With the blaring sirens in my mind and the man sitting in front of me, I wondered which world was real. Which one would survive what was coming.

PART II

“. . . for better, for worse, for richer, for poorer, in sickness and in health . . .”

“Old Acquaintances”

In the capital of the New South, for as long as time could remember, the heat of the summer meant more shootings. Random gun violence. A robbery gone bad. Street crimes. Gang tiffs. Scores to be settled. There was something about the months of June, July, and August that made the city become a wild world where white women with baby strollers jogging along dark streets or black boys walking to the corner store to buy a bag of potato chips fell victim to a bullet that could’ve been meant for someone else.

For Jamison, the heat in the streets mean

t heat on him. He’d have to go around to make speeches, declarations to stop the violence, make the streets safe, and save everyone from themselves. He’d attend funerals where the caskets were so small they’d looked like they’d been made to contain kittens and not humans. Hold a mother’s hand and say what he really believed—someday things would be better. Sadly, the longer he was in office, the less he actually believed that.

Just when the headlines seemed to need a break from Jamison and his personal life and Ras and his white girl, weed, and guns, a home invasion that had left two Mexican men dead from gunshot wounds on the Southside of the city became the bloody steak the media could sink its teeth into. Jamison, of course, felt the pain any young leader would feel for his people, and he made a few phone calls from his office and then saw the situation for something else it could be: a distraction. With eyes off of him and his old roommate, he could do what had been on his heart to do for days since Kerry had implored him at the golf course.

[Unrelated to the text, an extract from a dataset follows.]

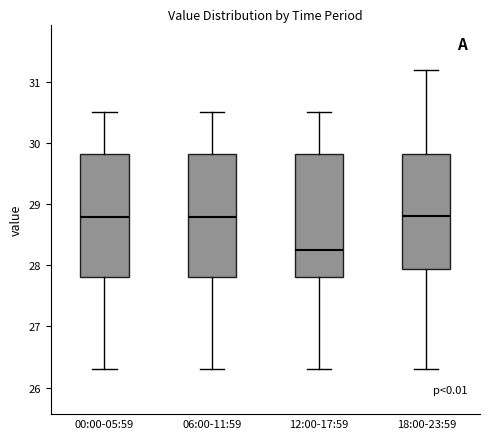

Reading left to right, transcribe this box plot: for each box, give where its median line is, the range the box spans, and where its two whiskers end, as read against the y-axis. The values are not printed on the chart, so give them approximately, as read against the axis.

00:00-05:59: median 28.8, box 27.8 to 29.8, whiskers 26.3 to 30.5
06:00-11:59: median 28.8, box 27.8 to 29.8, whiskers 26.3 to 30.5
12:00-17:59: median 28.2, box 27.8 to 29.8, whiskers 26.3 to 30.5
18:00-23:59: median 28.8, box 27.9 to 29.8, whiskers 26.3 to 31.2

He didn’t tell anyone on his staff that he was going to the jail. He didn’t want opinions or projections, a script of what to say and do. This wasn’t about politics. This was about what he had to confirm he knew—his friend.

When Ras walked into the visitation room, his long locks braided tight to the back of his head and his orange jumpsuit barely holding on to a slender frame, Jamison did exactly the opposite of what he’d thought he was going to do. He stood up and smiled, clasped hands with his friend, and hugged him.

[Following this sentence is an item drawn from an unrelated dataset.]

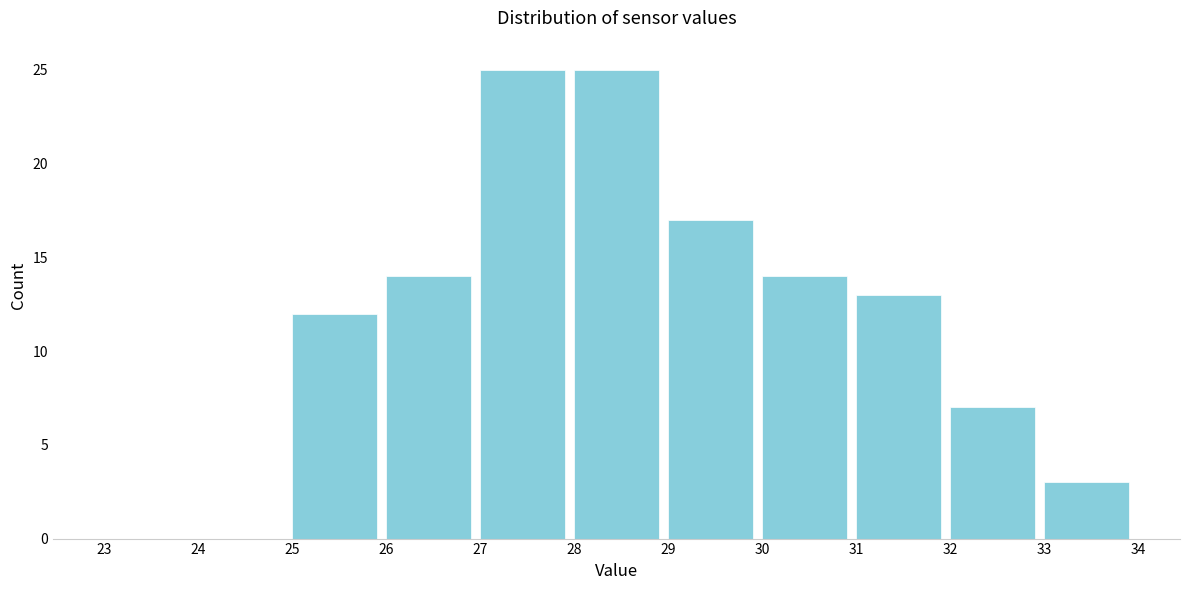

What is the height of the bar covering 28 to 29 on the x-axis? The values are not printed on the chart, so give them approximately, as read against the axis.

25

“Taylor! Word!” Ras said, smiling back at Jamison.

“Ras!”

The guard at the door signaled for the men to sit at the only table in the small room that was actually reserved for prisoners meeting with their attorneys. Jamison had pulled a few strings so he didn’t have to talk to Ras through a Plexiglas wall and old phone that was attached to a tape recorder. Jamison thought maybe when Ras walked in he’d look worn down, beat up, and starved near death—the way prisoners looked in movies when friends and family came to claim them. That there’d be feces on the wall and the stench of loss in the room so wicked it would bring tears to his eyes. But there was none of that. The room looked like some space in a community center and Ras looked as scruffy as any Rastafarian who didn’t believe in touching a comb or cutting his hair. If it wasn’t for the guard, orange jumpsuit, and silver cuffs, it might look like the two old friends were on their way to have a beer.

“How are you?” Jamison asked and immediately thought it was an odd question.

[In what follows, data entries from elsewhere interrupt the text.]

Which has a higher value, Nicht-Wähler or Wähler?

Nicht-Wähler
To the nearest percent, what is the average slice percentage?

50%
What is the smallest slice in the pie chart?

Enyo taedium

“Been better, man,” Ras answered. “I could use a beach in Montego Bay and a spliff right about now, but it ain’t so bad. We’re all brothers in here.”

“That’s good to hear. But you know I’m not just talking about your current living situation.”

“I know. I know.” Ras kind of looked over his shoulder at the guard by the door, who was looking back at him.

Jamison and the guard exchanged glances and the guard nodded before stepping outside the room and closing the door behind him.